Il parait que le ridicule ne tue pas. C’est maintenant que je vais vérifier cette théorie.

La musique commence à retentir et c’est moi qui doit commencer à chanter. Je chantonne timidement au début, n’osant pas me lâcher. Je me sens ridicule et je chante faux. Je plains les oreilles des clients du bar.
Cependant, malgré mon manque évident de talent inné, Caroline m’encourage du regard. Lorsqu’elle chante à son tour, elle y met davantage d’entrain. Elle chante tout aussi faux que moi, mais elle se laisse aller et se lâche. J’essaie de suivre son exemple, mais je mets plus de temps à ignorer le regard des autres.


Petit à petit, je me sens de plus en plus à l’aise sur la scène. Je commence à me prendre au jeu, et je lance même une nouvelle chanson. Caroline rit de plus belle et nous nous continuons de chanter. Cette fois-ci, je suis à fond et je m’amuse comme une folle.
Nous monopolisons la scène avec Caroline. Nous ne voyons pas le temps passer. Pendant un instant, je suis juste une jeune femme qui passe une après-midi entre filles avec sa meilleure amie. Je ne suis plus une future maman et cela me fait un bien fou. Je n’aurais plus de voix à la fin de la journée mais cela n’a que peu d’importance.
Alors que je m’éclate sur scène, j’oublie absolument tout. J’oublie ma vie qui part en vrille, j’oublie mes responsabilités à venir.
Et cela me fait un bien fou.

Puis, la réalité est revenue. Après cette sortie bénéfique, je retrouve mon quotidien et je m’entraîne à m’exprimer. D’après mes collègues, il faut que je travaille mon éloquence et mon argumentation, afin de convaincre les gens d’adhérer à nos idées, voire à nous faire un don afin que nous puissions développer nos actions.
Alors, je reste dans ma chambre et je m’entraîner à parler devant mon miroir. J’ai l’impression d’être ridicule à parler toute seule mais personne ne me voit et mes parents sont sortis profiter du beau temps estival. Autant en profiter donc.

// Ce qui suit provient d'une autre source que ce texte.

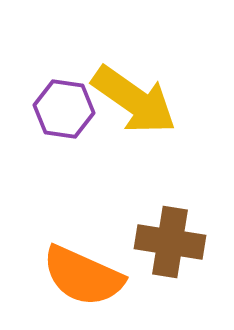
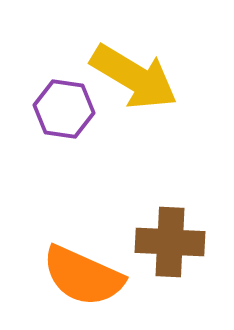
yellow arrow: moved 23 px up; rotated 4 degrees counterclockwise
brown cross: rotated 6 degrees counterclockwise
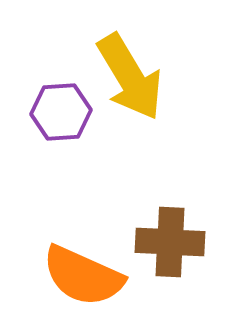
yellow arrow: moved 4 px left; rotated 28 degrees clockwise
purple hexagon: moved 3 px left, 3 px down; rotated 12 degrees counterclockwise
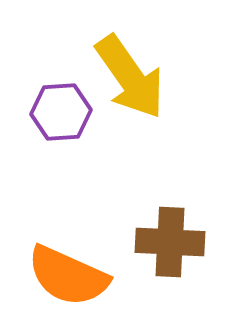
yellow arrow: rotated 4 degrees counterclockwise
orange semicircle: moved 15 px left
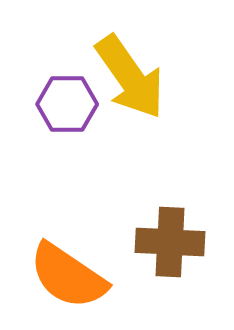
purple hexagon: moved 6 px right, 8 px up; rotated 4 degrees clockwise
orange semicircle: rotated 10 degrees clockwise
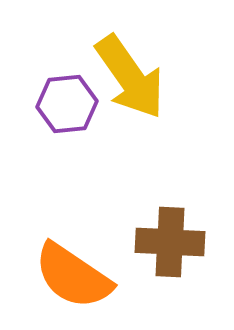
purple hexagon: rotated 6 degrees counterclockwise
orange semicircle: moved 5 px right
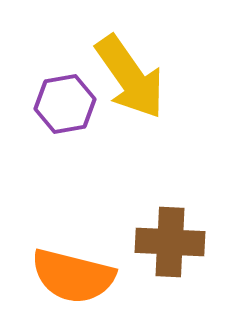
purple hexagon: moved 2 px left; rotated 4 degrees counterclockwise
orange semicircle: rotated 20 degrees counterclockwise
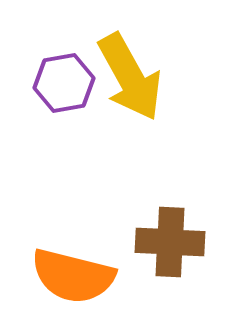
yellow arrow: rotated 6 degrees clockwise
purple hexagon: moved 1 px left, 21 px up
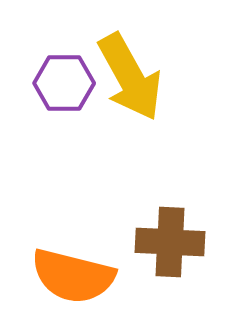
purple hexagon: rotated 10 degrees clockwise
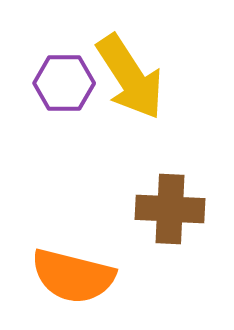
yellow arrow: rotated 4 degrees counterclockwise
brown cross: moved 33 px up
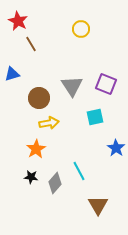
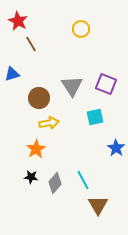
cyan line: moved 4 px right, 9 px down
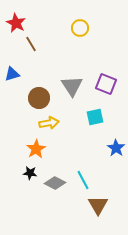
red star: moved 2 px left, 2 px down
yellow circle: moved 1 px left, 1 px up
black star: moved 1 px left, 4 px up
gray diamond: rotated 75 degrees clockwise
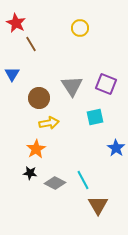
blue triangle: rotated 42 degrees counterclockwise
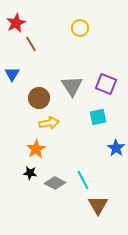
red star: rotated 18 degrees clockwise
cyan square: moved 3 px right
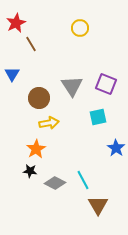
black star: moved 2 px up
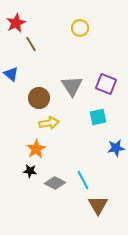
blue triangle: moved 1 px left; rotated 21 degrees counterclockwise
blue star: rotated 30 degrees clockwise
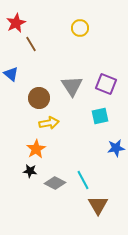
cyan square: moved 2 px right, 1 px up
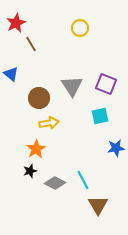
black star: rotated 24 degrees counterclockwise
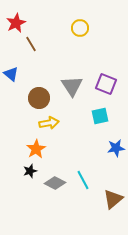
brown triangle: moved 15 px right, 6 px up; rotated 20 degrees clockwise
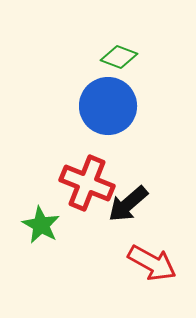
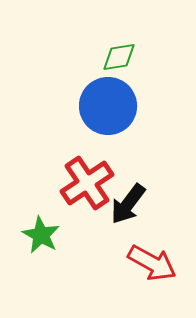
green diamond: rotated 30 degrees counterclockwise
red cross: rotated 34 degrees clockwise
black arrow: rotated 12 degrees counterclockwise
green star: moved 10 px down
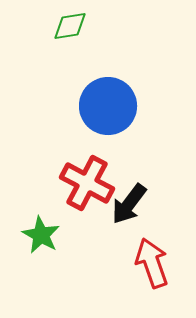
green diamond: moved 49 px left, 31 px up
red cross: rotated 28 degrees counterclockwise
black arrow: moved 1 px right
red arrow: rotated 138 degrees counterclockwise
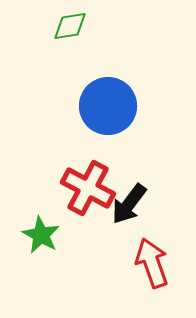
red cross: moved 1 px right, 5 px down
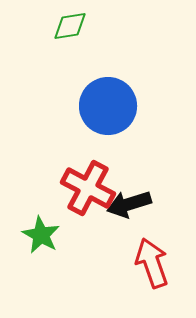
black arrow: rotated 36 degrees clockwise
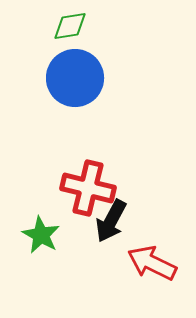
blue circle: moved 33 px left, 28 px up
red cross: rotated 14 degrees counterclockwise
black arrow: moved 18 px left, 17 px down; rotated 45 degrees counterclockwise
red arrow: rotated 45 degrees counterclockwise
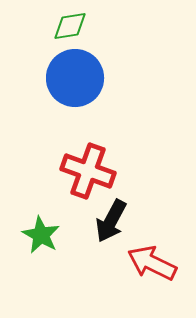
red cross: moved 17 px up; rotated 6 degrees clockwise
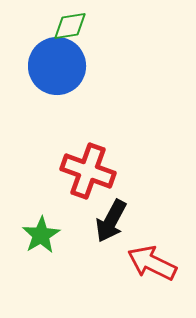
blue circle: moved 18 px left, 12 px up
green star: rotated 12 degrees clockwise
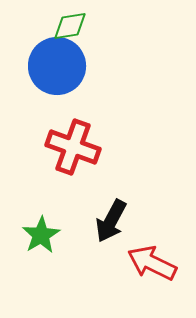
red cross: moved 15 px left, 24 px up
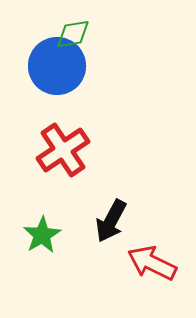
green diamond: moved 3 px right, 8 px down
red cross: moved 10 px left, 3 px down; rotated 36 degrees clockwise
green star: moved 1 px right
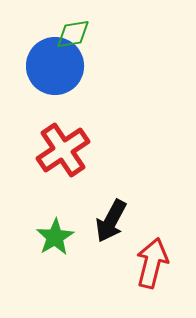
blue circle: moved 2 px left
green star: moved 13 px right, 2 px down
red arrow: rotated 78 degrees clockwise
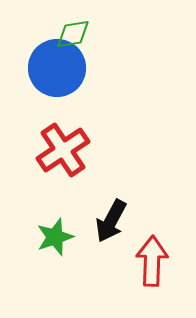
blue circle: moved 2 px right, 2 px down
green star: rotated 12 degrees clockwise
red arrow: moved 2 px up; rotated 12 degrees counterclockwise
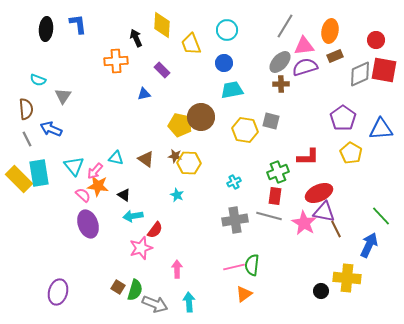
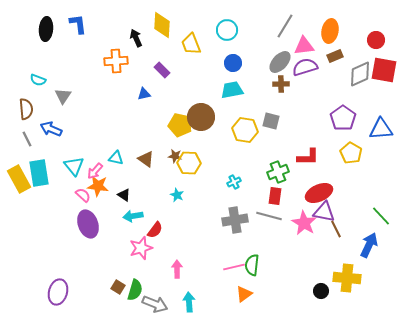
blue circle at (224, 63): moved 9 px right
yellow rectangle at (19, 179): rotated 16 degrees clockwise
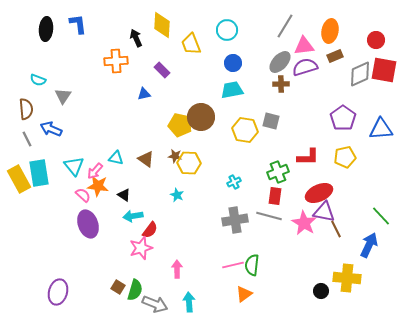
yellow pentagon at (351, 153): moved 6 px left, 4 px down; rotated 30 degrees clockwise
red semicircle at (155, 230): moved 5 px left
pink line at (234, 267): moved 1 px left, 2 px up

Au travail, j’ai réussi à convaincre mes collègues de faire passer Caroline en entretien. Elle a davantage convaincue mes collègues des droits des personnes LGBT et même si c’est un peu cliché étant donné son orientation sexuelle, elle a intégré leur rang. J’imagine que le fait qu’elle se sente concernée à du jouer lors de l’entretien et elle a du sembler davantage motivée, en plus d’être bien renseignée. Je la croise souvent au travail même si nous nous occupons pas des mêmes problématiques. Elle est ravie d’avoir cette opportunité et tout semble bien se passer. Je suis ravie pour elle !
Mes pensées divaguent tandis que je m’observe devant le miroir. Mon regard se pose sur mon ventre. Je me tourne pour m’observer de profil. Mon ventre me semble énorme. Je pose mes mains dessus tandis que je sens la crevette bouger à l’intérieur. J’ai du mal à réaliser que je vais devenir maman. J’ai beau observer mon ventre sous tous les angles, sentir la crevette bouger, l’information a du mal à s’imprimer dans mon cerveau. Je soupire de dépit. J’aimerai me réjouir, avoir hâte de faire la connaissance de ce petit bout, mais quelque chose me bloque. Je ne saurai pas dire quoi, mais je fais un blocage.
Et tout au fond de moi, j’espère que cela finira par se débloquer avant la naissance.